### SUPPLIED MATERIAL
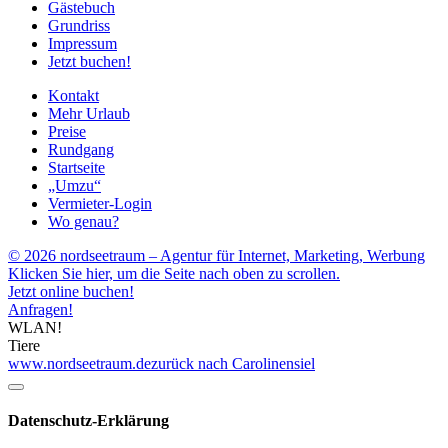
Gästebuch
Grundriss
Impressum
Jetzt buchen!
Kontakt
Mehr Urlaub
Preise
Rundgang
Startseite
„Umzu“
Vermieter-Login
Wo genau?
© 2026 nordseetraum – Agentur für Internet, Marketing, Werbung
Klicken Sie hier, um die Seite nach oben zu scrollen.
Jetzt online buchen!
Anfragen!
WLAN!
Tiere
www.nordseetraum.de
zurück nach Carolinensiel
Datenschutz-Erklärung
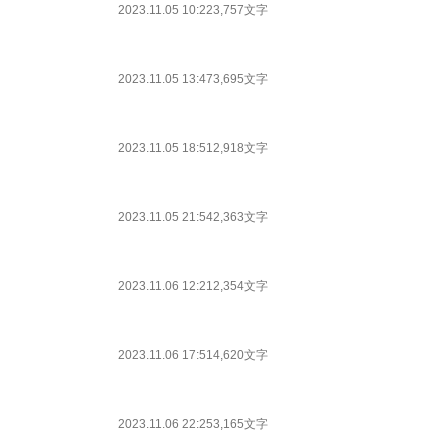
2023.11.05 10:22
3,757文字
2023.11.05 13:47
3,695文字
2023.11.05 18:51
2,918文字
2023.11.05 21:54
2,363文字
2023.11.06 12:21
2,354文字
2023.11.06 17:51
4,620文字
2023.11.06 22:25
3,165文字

### TASK REQUIREMENTS
Your answer must be an exact copy of the records, free of images.

### THE ANSWER
Gästebuch
Grundriss
Impressum
Jetzt buchen!
Kontakt
Mehr Urlaub
Preise
Rundgang
Startseite
„Umzu“
Vermieter-Login
Wo genau?
© 2026 nordseetraum – Agentur für Internet, Marketing, Werbung
Klicken Sie hier, um die Seite nach oben zu scrollen.
Jetzt online buchen!
Anfragen!
WLAN!
Tiere
www.nordseetraum.de
zurück nach Carolinensiel
Datenschutz-Erklärung
2023.11.05 10:22
3,757文字
2023.11.05 13:47
3,695文字
2023.11.05 18:51
2,918文字
2023.11.05 21:54
2,363文字
2023.11.06 12:21
2,354文字
2023.11.06 17:51
4,620文字
2023.11.06 22:25
3,165文字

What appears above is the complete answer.